**TASK:** Retype the source text of each item below character for character, leaving out the pictures.

[Source texts of formatted documents]
# # # #
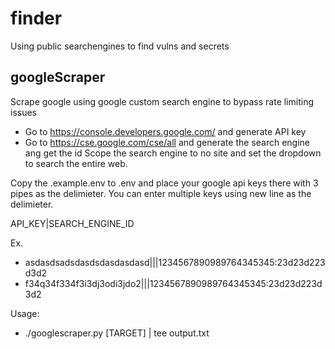 # finder
Using public searchengines to find vulns and secrets

## googleScraper
Scrape google using google custom search engine to bypass rate limiting issues

* Go to https://console.developers.google.com/ and generate API key
* Go to https://cse.google.com/cse/all and generate the search engine ang get the id
Scope the search engine to no site and set the dropdown to search the entire web.

Copy the .example.env to .env and place your google api keys there with 3 pipes as the delimieter. You can enter multiple keys using new line as the delimieter.

API_KEY|SEARCH_ENGINE_ID

Ex.
* asdasdsadsdasdsdasdasdasd|||1234567890989764345345:23d23d223d3d2
* f34q34f334f3i3dj3odi3jdo2|||1234567890989764345345:23d23d223d3d2

Usage:
* ./googlescraper.py [TARGET] | tee output.txt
# # # #
**FINAL ANSWER:**
 # finder
Using public searchengines to find vulns and secrets

## googleScraper
Scrape google using google custom search engine to bypass rate limiting issues

* Go to https://console.developers.google.com/ and generate API key
* Go to https://cse.google.com/cse/all and generate the search engine ang get the id
Scope the search engine to no site and set the dropdown to search the entire web.

Copy the .example.env to .env and place your google api keys there with 3 pipes as the delimieter. You can enter multiple keys using new line as the delimieter.

API_KEY|SEARCH_ENGINE_ID

Ex.
* asdasdsadsdasdsdasdasdasd|||1234567890989764345345:23d23d223d3d2
* f34q34f334f3i3dj3odi3jdo2|||1234567890989764345345:23d23d223d3d2

Usage:
* ./googlescraper.py [TARGET] | tee output.txt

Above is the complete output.